На следующее утро я встал очень рано и отправился на прогулку по спящим улицам. Мне нравится наблюдать, как просыпаются города. Но Париж, если сравнивать его с человеком, не просыпается, а вскакивает как на пожар: еще минуту назад в городе были только вы, парень, развозящий хлеб, да пара гудящих уборочных машин (стоит заметить, кстати, что Париж тратит на уборку улиц по 58 фунтов в год на душу населения, а Лондон — всего 17; вот почему Париж сияет чистотой, а Лондон — это куча мусора. Но не будем отвлекаться). Затем все внезапно выплескивается на улицы, как сбежавшее молоко из кастрюли: откуда-то возникают потоки автобусов и машин, разом открываются кафе и киоски, из метро выхлестывают толпы людей, как полчища крыс из подвалов в мультфильмах, повсюду шаркают тысячи и тысячи пар спешащих ног.

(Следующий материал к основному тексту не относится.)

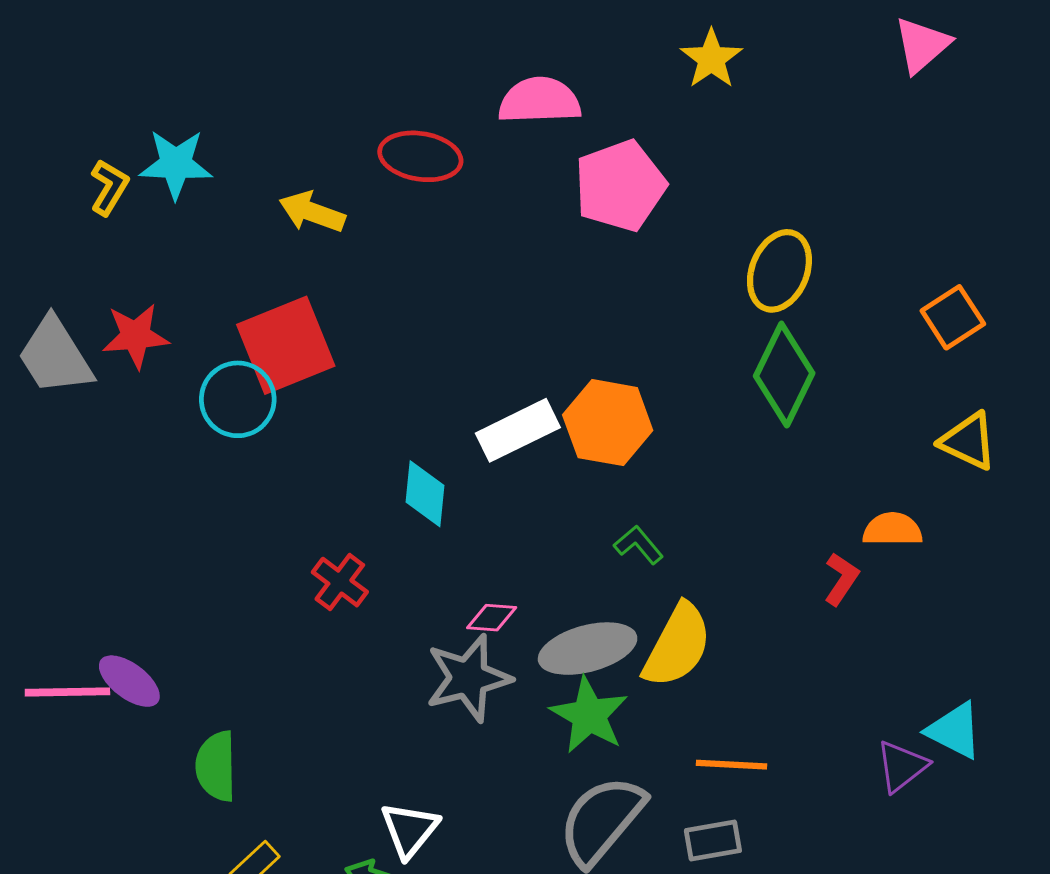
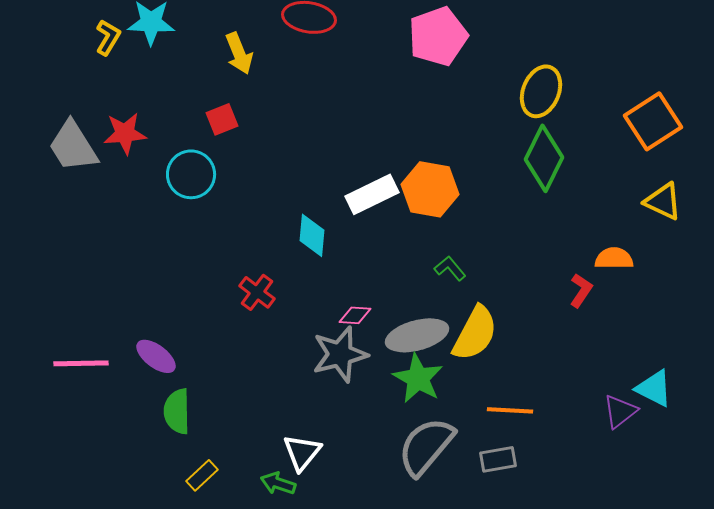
yellow arrow: (312, 212) -> (239, 53), turned -132
orange square: (953, 317) -> (653, 121), size x1.4
red square: (286, 345) -> (222, 119), moved, size x0.5
purple ellipse: (129, 681) -> (156, 356), moved

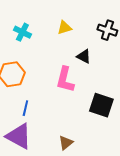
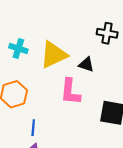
yellow triangle: (64, 28) -> (54, 55), moved, size x1.8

К половине девятого по Парижу страшно ходить: на дорогах слишком большое движение, над улицами висит сизый вонючий туман выхлопных газов. У одной только Триумфальной Арки сходится тринадцать дорог. Можете вы себе такое представить? А теперь еще учтите, что водители в Париже патологически агрессивны — им бы вколоть димедрол из шприца величиной с велосипедный насос и привязать к кровати кожаным ремнем, так нет — их выпускают на открытое пространство, где они одновременно пытаются проехать по всем тринадцати направлениям. Такого дурдома я не видел больше нигде и никогда.